───── Supplied passage
Positive political theory (PPT) or explanatory political theory is the study of politics using formal methods such as social choice theory,  game theory, and statistical analysis. In particular, social choice theoretic methods are often used to describe and (axiomatically) analyze the performance of rules or institutions.  The outcomes of the rules or institutions described are then analyzed by game theory, where the individuals/parties/nations involved in a given interaction are modeled as rational agents playing a game, guided by self-interest.  
Based on this assumption, the outcome of the interactions can be predicted as an equilibrium of the game.

The founder of the field was William H. Riker. In his book The Theory of Political Coalitions (1962), he applied the principles of game theory to the study of politics. 
The original creation of PPT was developed while Riker was the leader of Rochester School of Political Science, generating the Rochester School movement.
──────────
───── Source data
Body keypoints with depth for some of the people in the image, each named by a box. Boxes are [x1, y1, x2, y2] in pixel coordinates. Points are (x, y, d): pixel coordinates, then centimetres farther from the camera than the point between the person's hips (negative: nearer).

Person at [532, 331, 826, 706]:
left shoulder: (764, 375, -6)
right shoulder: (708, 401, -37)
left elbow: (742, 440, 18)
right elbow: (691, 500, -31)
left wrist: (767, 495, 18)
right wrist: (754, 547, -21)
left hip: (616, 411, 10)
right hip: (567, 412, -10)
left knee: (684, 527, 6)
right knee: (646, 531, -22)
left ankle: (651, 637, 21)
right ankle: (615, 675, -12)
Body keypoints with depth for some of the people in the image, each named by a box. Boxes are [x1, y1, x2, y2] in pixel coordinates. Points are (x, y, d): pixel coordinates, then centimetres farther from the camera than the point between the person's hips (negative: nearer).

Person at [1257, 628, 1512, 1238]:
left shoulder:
──────────
───── Source data
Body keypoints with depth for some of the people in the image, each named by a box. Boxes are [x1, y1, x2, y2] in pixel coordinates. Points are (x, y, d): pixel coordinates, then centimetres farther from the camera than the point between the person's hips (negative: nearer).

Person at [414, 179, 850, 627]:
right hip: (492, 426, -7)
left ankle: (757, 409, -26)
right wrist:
──────────
───── Source data
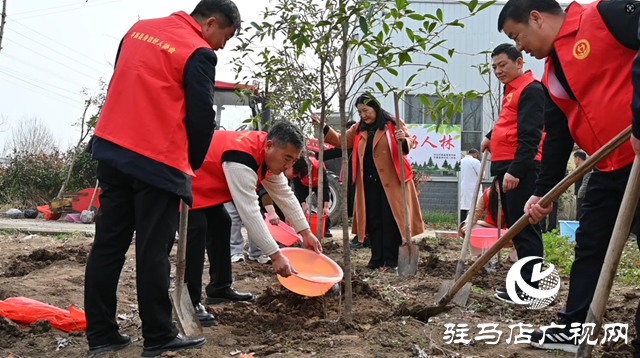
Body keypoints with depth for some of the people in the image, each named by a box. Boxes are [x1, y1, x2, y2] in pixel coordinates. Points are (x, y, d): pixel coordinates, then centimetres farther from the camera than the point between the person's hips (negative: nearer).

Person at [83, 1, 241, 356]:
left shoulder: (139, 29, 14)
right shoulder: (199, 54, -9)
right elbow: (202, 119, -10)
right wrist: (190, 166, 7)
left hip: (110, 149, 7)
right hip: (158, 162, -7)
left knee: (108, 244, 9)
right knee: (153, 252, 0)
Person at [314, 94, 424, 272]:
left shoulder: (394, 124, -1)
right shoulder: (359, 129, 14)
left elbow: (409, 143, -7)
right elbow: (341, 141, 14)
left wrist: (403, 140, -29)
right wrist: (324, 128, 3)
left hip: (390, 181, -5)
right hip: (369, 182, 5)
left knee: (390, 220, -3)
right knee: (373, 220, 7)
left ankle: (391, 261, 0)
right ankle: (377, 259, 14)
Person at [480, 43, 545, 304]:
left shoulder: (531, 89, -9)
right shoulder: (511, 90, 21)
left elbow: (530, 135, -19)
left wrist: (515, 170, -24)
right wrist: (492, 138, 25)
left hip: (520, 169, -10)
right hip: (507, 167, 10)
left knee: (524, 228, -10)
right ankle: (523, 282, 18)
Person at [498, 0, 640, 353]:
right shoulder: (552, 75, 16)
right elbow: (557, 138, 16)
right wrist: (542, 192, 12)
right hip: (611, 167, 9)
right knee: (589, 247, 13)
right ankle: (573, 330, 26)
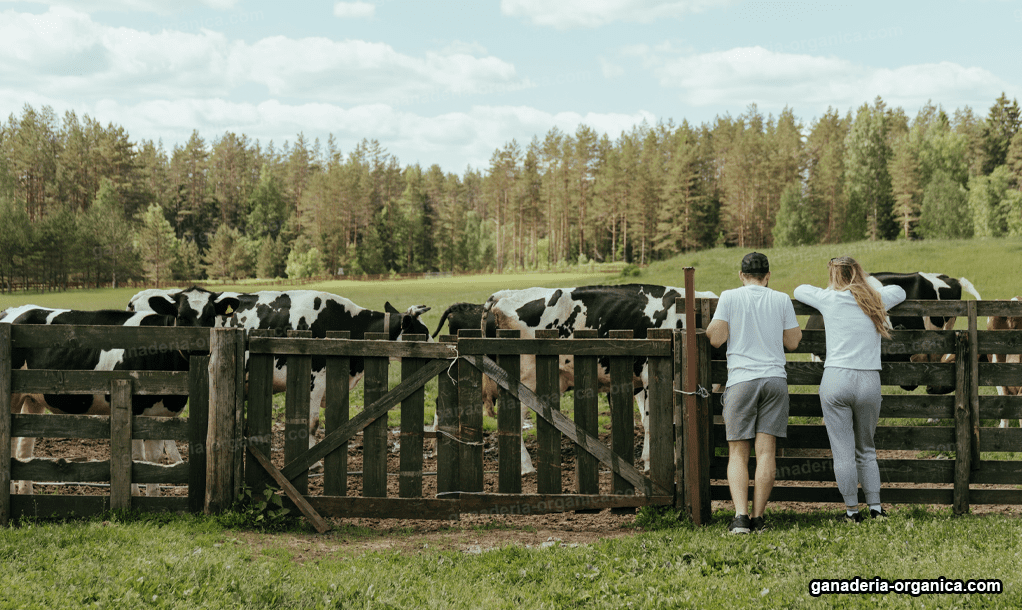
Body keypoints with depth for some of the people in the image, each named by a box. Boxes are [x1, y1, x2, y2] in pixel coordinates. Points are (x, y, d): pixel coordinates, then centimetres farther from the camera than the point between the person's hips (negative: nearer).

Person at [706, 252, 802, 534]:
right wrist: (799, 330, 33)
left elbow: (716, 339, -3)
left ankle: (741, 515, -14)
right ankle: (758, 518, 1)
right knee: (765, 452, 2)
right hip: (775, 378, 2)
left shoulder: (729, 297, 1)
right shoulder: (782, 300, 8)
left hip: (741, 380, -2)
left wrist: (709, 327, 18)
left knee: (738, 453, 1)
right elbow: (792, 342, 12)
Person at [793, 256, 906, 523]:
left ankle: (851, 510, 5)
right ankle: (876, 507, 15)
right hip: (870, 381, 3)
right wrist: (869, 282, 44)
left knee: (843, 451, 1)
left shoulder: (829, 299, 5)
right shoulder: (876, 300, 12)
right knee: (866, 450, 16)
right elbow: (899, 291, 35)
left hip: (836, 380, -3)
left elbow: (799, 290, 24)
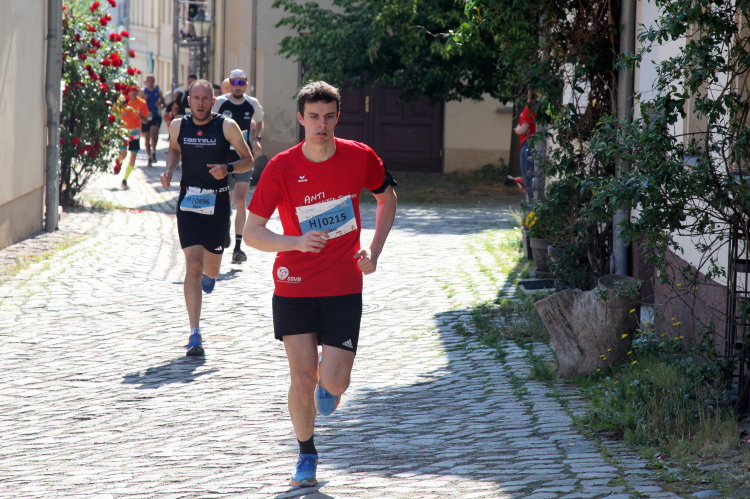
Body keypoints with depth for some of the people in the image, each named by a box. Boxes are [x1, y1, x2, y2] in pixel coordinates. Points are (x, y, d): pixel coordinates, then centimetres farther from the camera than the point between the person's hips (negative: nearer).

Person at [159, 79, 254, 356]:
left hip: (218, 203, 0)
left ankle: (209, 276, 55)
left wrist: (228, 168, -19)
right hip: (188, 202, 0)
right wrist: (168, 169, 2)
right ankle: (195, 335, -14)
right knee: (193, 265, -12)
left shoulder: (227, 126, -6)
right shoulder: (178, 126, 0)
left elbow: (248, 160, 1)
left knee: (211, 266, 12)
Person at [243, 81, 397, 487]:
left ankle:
──────────
- Requirement A:
Answer these questions using the passage on positive political theory, one line per answer, marked to match:
(i) Which three formal methods does positive political theory use to study politics?
(ii) Who founded the field?
(iii) In what year was The Theory of Political Coalitions published?
- Requirement B:
Write the next part of the passage on positive political theory, beginning after its final sentence about the Rochester School movement.

- Task result A:
(i) Social choice theory, game theory, and statistical analysis.
(ii) William H. Riker.
(iii) 1962.

- Task result B:
Positive political theory has been used to study democratic institutions such as political bargaining. PPT allows researchers to determine how outcomes of political bargaining differ based on whether political actors are equals or if power is unevenly distributed. PPT also permits the identification of institutional and contextual mechanisms that give some group members additional influence in determining collective outcomes. By focusing on the mechanisms, PPT also allows researchers to determine if outcomes are a result of asymmetric bargaining or deliberative persuasion.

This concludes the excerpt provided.